I will try that tonight and see if it creates a difference. Do you have a good starting number? I just picked 12
 
Thanks for the feedback Teken.

For C, I really care about whats on the right of the column (going up and down those stairs and walking to the right of the house) since the left area (driveway) will be covered by another camera. I will try tonight using no IR first and see if there is a difference. If not, I will rotate the camera more to the right . My area doesn't really get that dark since there are street lights.

Keep in mind you'll want to validate your efforts by completing a walk test at night. I'd start with basic static poses facing the camera at known intervals so you can make adjustments. Move on to slow walking than finish off with fast pace and running. You will find out right away there will be problems or successes depending upon the action from stationary, slow walk, to fast pace / running.

Everyone has a specific need and use case so you will need to be honest and narrow down what can be done given what is present. I did a install a while back where the goal was stealth and having the ability to determine race, clothes, and vehicle. It took no less than four cameras types to successfully capture the thieves.

These guys were copper thieves which were costing the city millions of dollars a year.

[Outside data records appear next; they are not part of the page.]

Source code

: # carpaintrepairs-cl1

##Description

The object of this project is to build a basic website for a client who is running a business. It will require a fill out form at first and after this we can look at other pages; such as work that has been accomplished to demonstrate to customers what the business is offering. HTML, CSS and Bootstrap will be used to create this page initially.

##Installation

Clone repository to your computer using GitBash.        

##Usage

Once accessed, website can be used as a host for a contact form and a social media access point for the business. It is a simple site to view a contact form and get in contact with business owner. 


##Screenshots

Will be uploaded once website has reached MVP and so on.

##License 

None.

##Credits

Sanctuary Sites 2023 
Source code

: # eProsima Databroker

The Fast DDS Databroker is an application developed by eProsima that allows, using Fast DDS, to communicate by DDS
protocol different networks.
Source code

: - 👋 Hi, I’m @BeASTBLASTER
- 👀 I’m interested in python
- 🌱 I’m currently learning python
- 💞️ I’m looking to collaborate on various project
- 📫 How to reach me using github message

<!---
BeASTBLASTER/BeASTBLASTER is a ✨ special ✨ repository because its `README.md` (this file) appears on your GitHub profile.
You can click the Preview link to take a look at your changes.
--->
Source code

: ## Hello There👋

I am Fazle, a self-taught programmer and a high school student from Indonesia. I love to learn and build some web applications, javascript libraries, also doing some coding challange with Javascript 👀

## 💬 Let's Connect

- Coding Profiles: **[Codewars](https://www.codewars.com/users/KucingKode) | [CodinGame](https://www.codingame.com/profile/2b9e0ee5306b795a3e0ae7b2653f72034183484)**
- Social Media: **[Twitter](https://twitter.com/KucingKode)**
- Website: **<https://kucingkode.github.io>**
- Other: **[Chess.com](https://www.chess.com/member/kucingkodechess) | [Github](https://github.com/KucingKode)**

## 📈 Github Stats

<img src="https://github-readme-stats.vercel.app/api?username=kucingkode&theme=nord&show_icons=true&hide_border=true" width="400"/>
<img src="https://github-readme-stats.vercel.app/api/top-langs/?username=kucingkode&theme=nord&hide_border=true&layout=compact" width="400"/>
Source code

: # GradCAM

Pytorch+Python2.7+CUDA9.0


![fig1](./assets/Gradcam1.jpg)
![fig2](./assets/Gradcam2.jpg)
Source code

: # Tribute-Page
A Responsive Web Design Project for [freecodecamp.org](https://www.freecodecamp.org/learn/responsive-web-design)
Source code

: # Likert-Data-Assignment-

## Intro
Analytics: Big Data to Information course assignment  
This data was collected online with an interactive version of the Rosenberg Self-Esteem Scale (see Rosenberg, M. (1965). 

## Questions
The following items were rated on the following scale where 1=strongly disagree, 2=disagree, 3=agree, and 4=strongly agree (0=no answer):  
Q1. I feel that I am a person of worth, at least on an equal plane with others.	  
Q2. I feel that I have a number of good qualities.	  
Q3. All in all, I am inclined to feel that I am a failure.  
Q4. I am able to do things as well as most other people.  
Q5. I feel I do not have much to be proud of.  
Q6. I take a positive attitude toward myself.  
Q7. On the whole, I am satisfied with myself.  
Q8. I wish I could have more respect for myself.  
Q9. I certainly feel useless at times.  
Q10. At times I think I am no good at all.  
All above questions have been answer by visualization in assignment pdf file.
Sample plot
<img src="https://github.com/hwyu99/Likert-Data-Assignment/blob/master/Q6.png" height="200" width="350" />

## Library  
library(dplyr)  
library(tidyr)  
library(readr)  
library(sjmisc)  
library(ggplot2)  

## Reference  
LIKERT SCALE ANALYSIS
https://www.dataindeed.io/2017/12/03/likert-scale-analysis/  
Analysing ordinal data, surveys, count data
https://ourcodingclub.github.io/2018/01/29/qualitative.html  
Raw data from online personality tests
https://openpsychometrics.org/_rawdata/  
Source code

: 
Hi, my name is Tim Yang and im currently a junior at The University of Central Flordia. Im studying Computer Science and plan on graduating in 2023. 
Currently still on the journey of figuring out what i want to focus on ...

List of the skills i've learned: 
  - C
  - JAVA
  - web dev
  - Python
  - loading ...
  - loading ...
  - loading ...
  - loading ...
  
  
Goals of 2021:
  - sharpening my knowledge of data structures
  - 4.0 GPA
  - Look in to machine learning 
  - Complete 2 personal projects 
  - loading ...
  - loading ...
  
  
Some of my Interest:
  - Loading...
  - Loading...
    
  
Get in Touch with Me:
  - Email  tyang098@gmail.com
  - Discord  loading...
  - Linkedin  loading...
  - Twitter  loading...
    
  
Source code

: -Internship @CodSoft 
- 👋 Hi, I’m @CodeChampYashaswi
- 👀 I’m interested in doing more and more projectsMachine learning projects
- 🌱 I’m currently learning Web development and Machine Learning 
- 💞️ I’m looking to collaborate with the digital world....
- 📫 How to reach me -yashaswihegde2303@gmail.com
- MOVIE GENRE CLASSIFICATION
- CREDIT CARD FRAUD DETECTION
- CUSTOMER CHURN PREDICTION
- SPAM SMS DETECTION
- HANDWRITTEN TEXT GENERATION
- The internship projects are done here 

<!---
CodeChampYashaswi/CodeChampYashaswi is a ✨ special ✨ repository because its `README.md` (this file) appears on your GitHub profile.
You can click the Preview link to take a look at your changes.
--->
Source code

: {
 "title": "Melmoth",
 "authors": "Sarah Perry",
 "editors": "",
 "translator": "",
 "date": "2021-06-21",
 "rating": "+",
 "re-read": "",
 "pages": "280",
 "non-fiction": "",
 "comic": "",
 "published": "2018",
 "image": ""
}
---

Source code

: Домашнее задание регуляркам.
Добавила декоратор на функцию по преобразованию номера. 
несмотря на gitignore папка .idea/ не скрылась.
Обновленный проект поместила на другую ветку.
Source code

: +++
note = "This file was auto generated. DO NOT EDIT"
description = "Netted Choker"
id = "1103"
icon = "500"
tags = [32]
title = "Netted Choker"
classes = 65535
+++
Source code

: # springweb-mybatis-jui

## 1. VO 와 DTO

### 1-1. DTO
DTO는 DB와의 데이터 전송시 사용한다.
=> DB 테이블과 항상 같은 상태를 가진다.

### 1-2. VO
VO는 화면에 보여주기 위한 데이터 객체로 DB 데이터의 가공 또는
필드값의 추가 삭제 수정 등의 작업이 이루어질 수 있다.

Never mind the impact on safety to the community that had no power or were impacted by dirty power! A LPR was installed to capture license plates, long range laser PTZ was used to track the people, thermo camera used to position the PTZ camera to first alert and track those hiding in the bushes, and the color camera to obtain factual stats of the persons ethic background, color clothes, and vehicles.

There were multiple of these camera's because not one single camera could offer that money shot in all angles, conditions, and weather.

At the end of the day camera's are reactionary and offer after the fact information. As such our recommendation was to move away from copper and use less desirable grounding materials and place large placards indicating the same. Copper theft dropped to almost zero over a three year period when it came to replacing the stolen copper.
 
I will try that tonight and see if it creates a difference. Do you have a good starting number? I just picked 12

12 is probably way too low, but then anything you move up to is an improvement! I usually start at 30 and go up or down from there.